I’m reluctant, as I think we all are, to acknowledge that I have a disability. But that’s what albinism is–even mild albinism like mine. Many people with albinism are legally blind. And there are a variety of other problems, like the vastly increased risk of skin cancer, that come with having a deficit in pigmentation. But the thing all people with albinism have in common is our vision problems. That’s the defining characteristic of the condition.

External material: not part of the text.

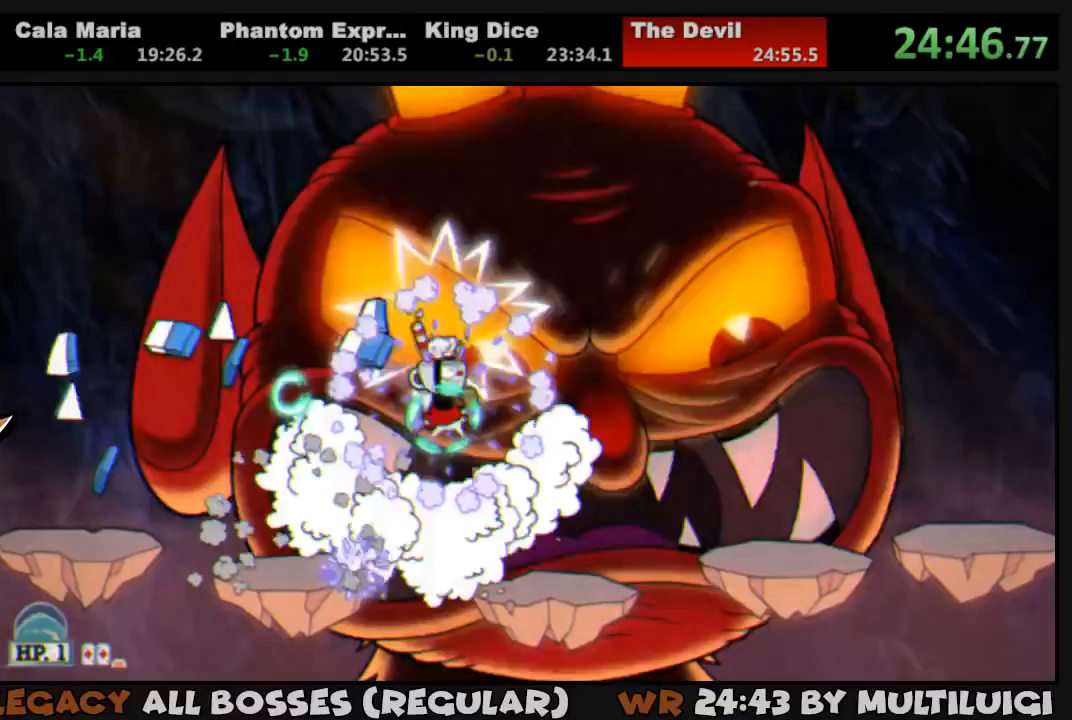
{"buttons": ["CROSS", "SQUARE", "L1", "DPAD_UP", "DPAD_LEFT"], "events": [[33, "SQUARE", "down"], [100, "SQUARE", "up"], [167, "SQUARE", "down"], [233, "SQUARE", "up"], [300, "SQUARE", "down"], [367, "DPAD_LEFT", "down"], [367, "DPAD_RIGHT", "up"], [367, "SQUARE", "up"], [400, "SQUARE", "down"], [433, "CROSS", "down"]]}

And yet, if you show someone a picture of a person with albinism, they are very likely to assume that person is evil or would “make a great villain.” The defining characteristic of albinism is, apparently, evil. It’s not that there are many characters in Anglophone movies and novels who have albinism; it’s that if there is such a character, he or she is invariably a villain, as if the lack of pigment causes evil. It is, in fact, a cliché, an easy shorthand to signal how an audience ought to respond to a given character. And clichés work in fiction because they are markers of assumptions in the culture at large. You can signal your villain’s villainy with albinism because your audience will recognize coming in that people with albinism are villains. It’s an infinite, self-reinforcing loop.

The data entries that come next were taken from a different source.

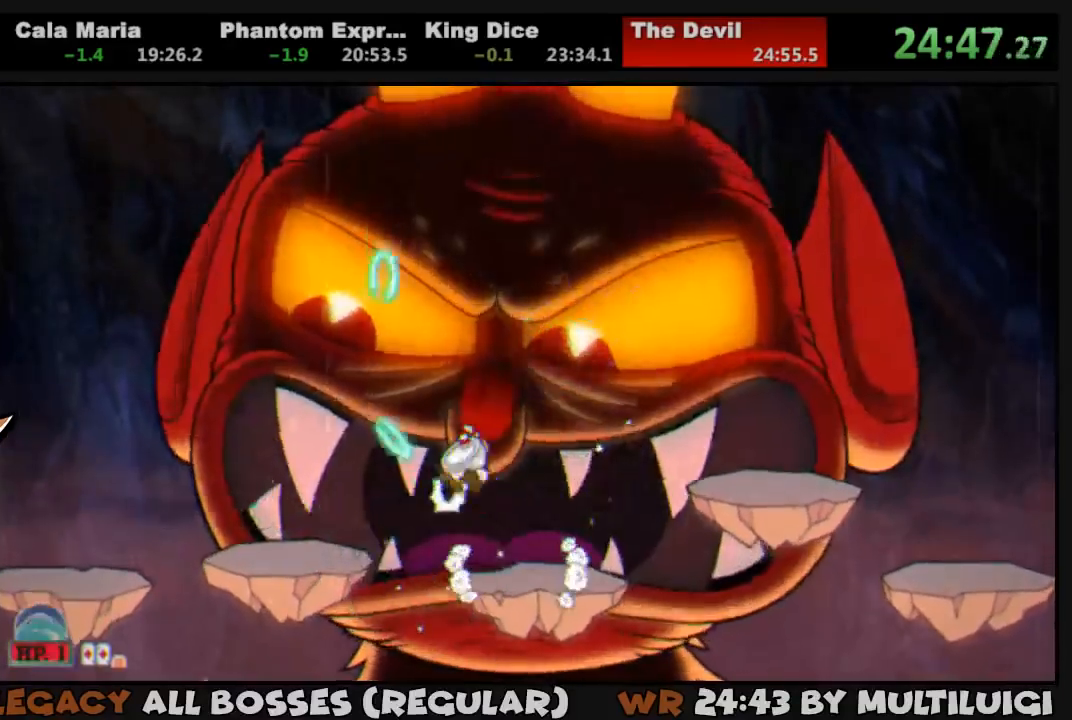
{"buttons": ["L1", "DPAD_UP"], "events": [[100, "CROSS", "up"], [100, "SQUARE", "up"], [167, "SQUARE", "down"], [233, "SQUARE", "up"], [300, "SQUARE", "down"], [350, "SQUARE", "up"], [400, "SQUARE", "down"], [433, "DPAD_LEFT", "up"], [433, "DPAD_RIGHT", "down"], [500, "DPAD_RIGHT", "up"], [500, "SQUARE", "up"]]}
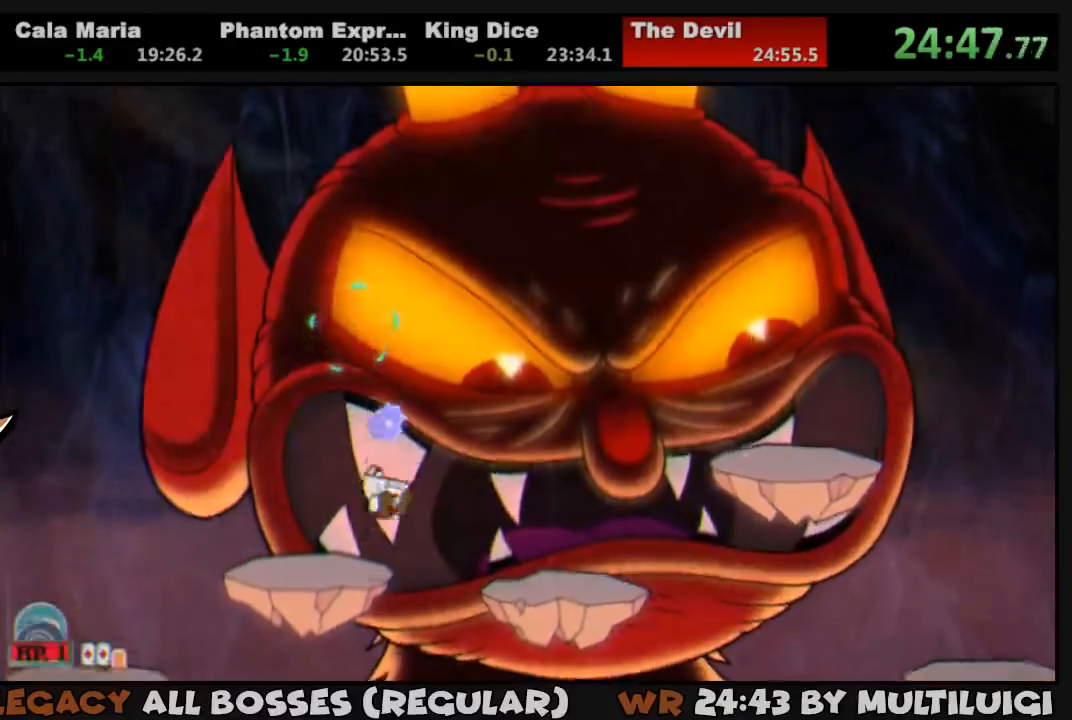
{"buttons": ["L1"], "events": [[33, "SQUARE", "down"], [133, "CROSS", "down"], [217, "CROSS", "up"], [217, "SQUARE", "up"], [283, "DPAD_UP", "up"], [283, "SQUARE", "down"], [367, "L2", "down"], [367, "SQUARE", "up"], [383, "SQUARE", "down"], [450, "L2", "up"], [450, "SQUARE", "up"]]}
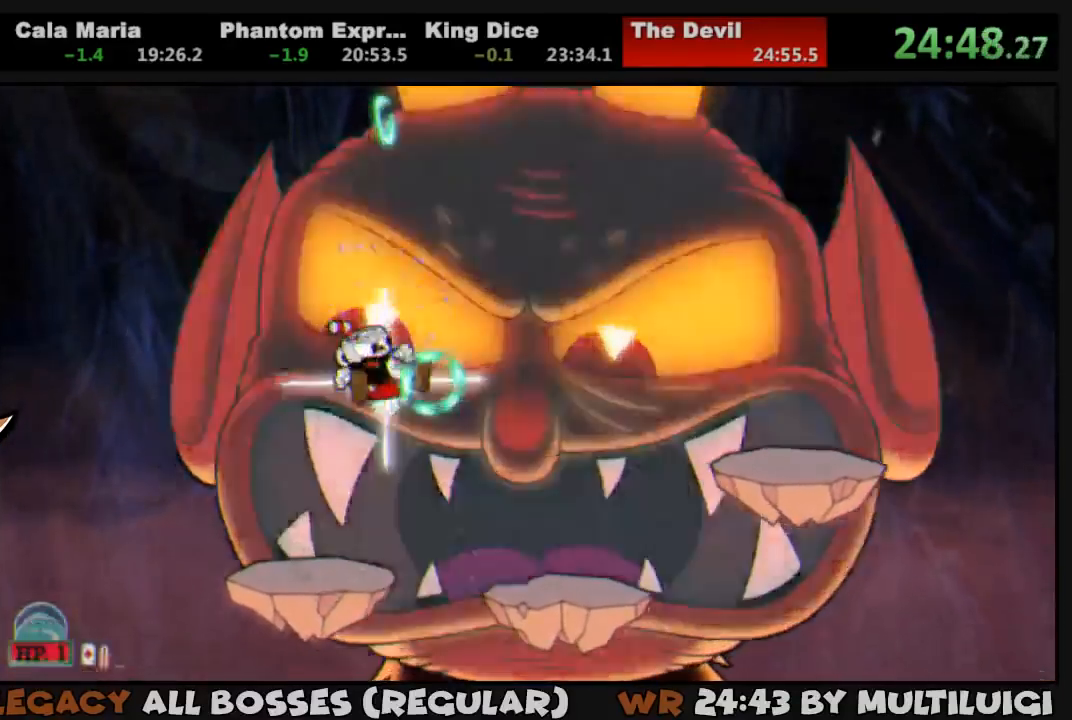
{"buttons": ["SQUARE", "L1", "DPAD_RIGHT"], "events": [[17, "SQUARE", "down"], [83, "SQUARE", "up"], [150, "SQUARE", "down"], [250, "SQUARE", "up"], [317, "SQUARE", "down"], [383, "SQUARE", "up"], [417, "DPAD_RIGHT", "down"], [417, "SQUARE", "down"]]}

That may not seem like a big deal, but this is: in parts of Africa, having albinism will get you killed.

The terrible thing is that I am not exaggerating. Asante Mariamu, an organization devoted to helping–in fact, literally saving–children with albinism in Africa (1 in 2,000, as opposed to 1 in 17,000 in America), estimates that only 2% of people with albinism in Africa reach their 40th birthdays. Mariamu Staford, the woman who inspired the creation of Asante Mariamu, is a Tanzanian woman with albinism. In 2008, both her arms were cut off. The men who did it–who cut off both her arms–were motivated by greed. There is, apparently, a profitable trade in albino body parts. And this story, as impossible and gruesome as it seems, is not a freak occurrence, but the kind of violence and humiliation that people with albinism in East Africa are threatened by every day of their lives.

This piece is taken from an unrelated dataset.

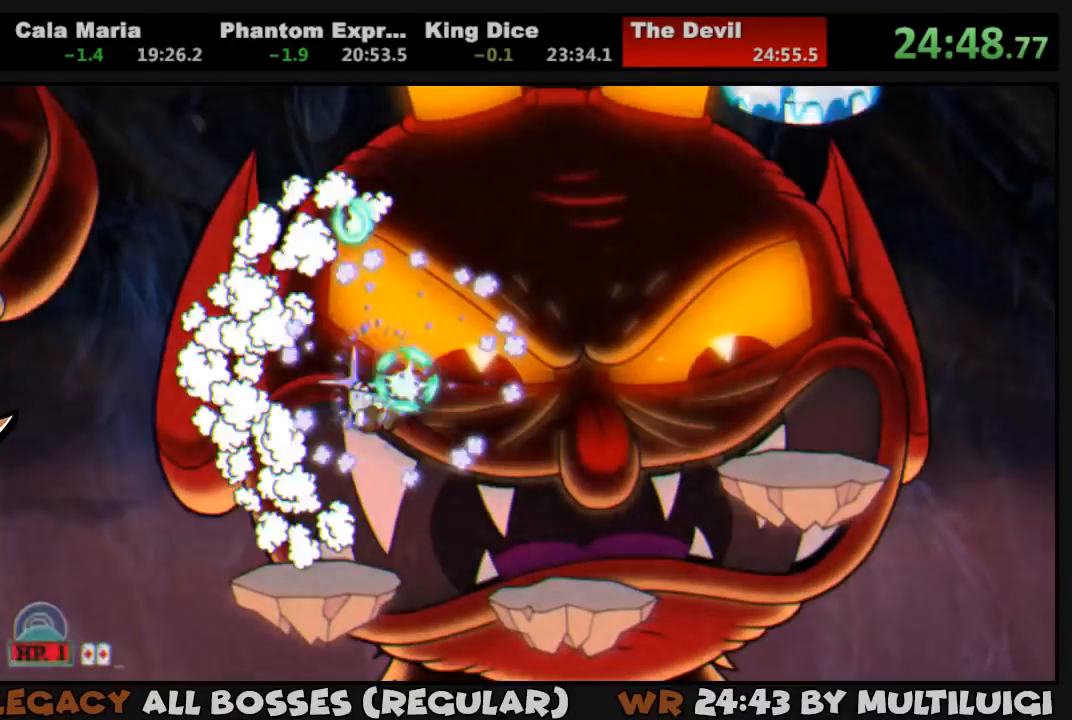
{"buttons": ["CROSS", "SQUARE", "L1", "DPAD_RIGHT"], "events": [[17, "DPAD_RIGHT", "up"], [83, "DPAD_UP", "down"], [117, "SQUARE", "up"], [183, "SQUARE", "down"], [250, "SQUARE", "up"], [317, "SQUARE", "down"], [350, "CROSS", "down"], [450, "DPAD_RIGHT", "down"], [483, "DPAD_UP", "up"]]}
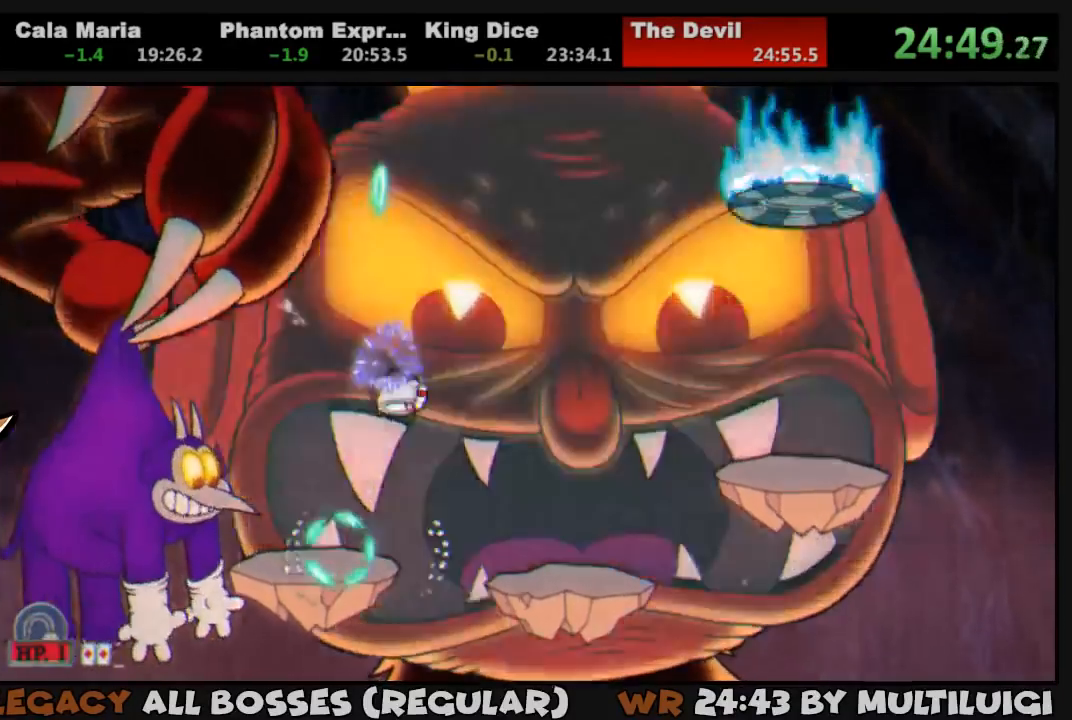
{"buttons": ["L1"], "events": [[17, "CROSS", "up"], [17, "SQUARE", "up"], [50, "DPAD_RIGHT", "up"], [83, "SQUARE", "down"], [117, "SQUARE", "up"], [183, "L2", "down"], [183, "SQUARE", "down"], [250, "SQUARE", "up"], [317, "L2", "up"], [317, "SQUARE", "down"], [383, "SQUARE", "up"], [433, "SQUARE", "down"], [500, "SQUARE", "up"]]}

Now, obviously, there are orders of magnitude between a cultural assumption that people with albinism in movies and books are always villains and a cultural assumption that people with albinism are cursed and should be shunned and/or murdered and/or cut up for the resale value of their body parts, but dig down deep, and you find the tap roots drawing from the same poisoned well. Domestic rabbit rescues find that they have the hardest time placing albino rabbits, like the New Zealand Rabbit. On answers.yahoo.com, someone asks “Why do people not like Albino Rabbits?” and goes on to say “Yea, they look evil, but there not evil..I think there sweet.”

They look evil.

In one sense it’s ridiculous, like any other prejudice. I don’t believe for a second that the people who write Evil Albinos into their novels or movie scripts believe that real people with albinism are all predisposed to evil. But if Asante Mariamu’s numbers are correct, there are only about 18,500 people with albinism in the United States. I don’t know if the proportion holds true in other countries, but odds are pretty good that the people who write Evil Albinos have never personally met a person with albinism, and that makes it easy to just let the stereotype roll. That’s the point at which it stops being ridiculous. It isn’t individual instances that are the problem (which is why I’m deliberately not citing examples), it’s the aggregate mass of the unexamined cultural belief. I don’t pretend I know what it’s like to be visible as a person with albinism; evidence like Nalini Haynes’ tells me that it can be extremely damn hard, even in cultures whose prejudice stops short of murder. And for people with albinism in East Africa the prejudice doesn’t stop at all.

I wrote this article about me, but I didn’t write it for me. I wrote it for the same reason I agreed to let the Department of Ophthalmology photograph my eyes at full dilation (OUCH), the same reason I never mind when my ophthalmologist brings in interns and residents to look at my retinas, foveas, and optic nerves: because maybe my example will mean someone else with albinism will be correctly diagnosed and will get the help he or she needs.

And I wrote this article because people who share my disability are being murdered for it.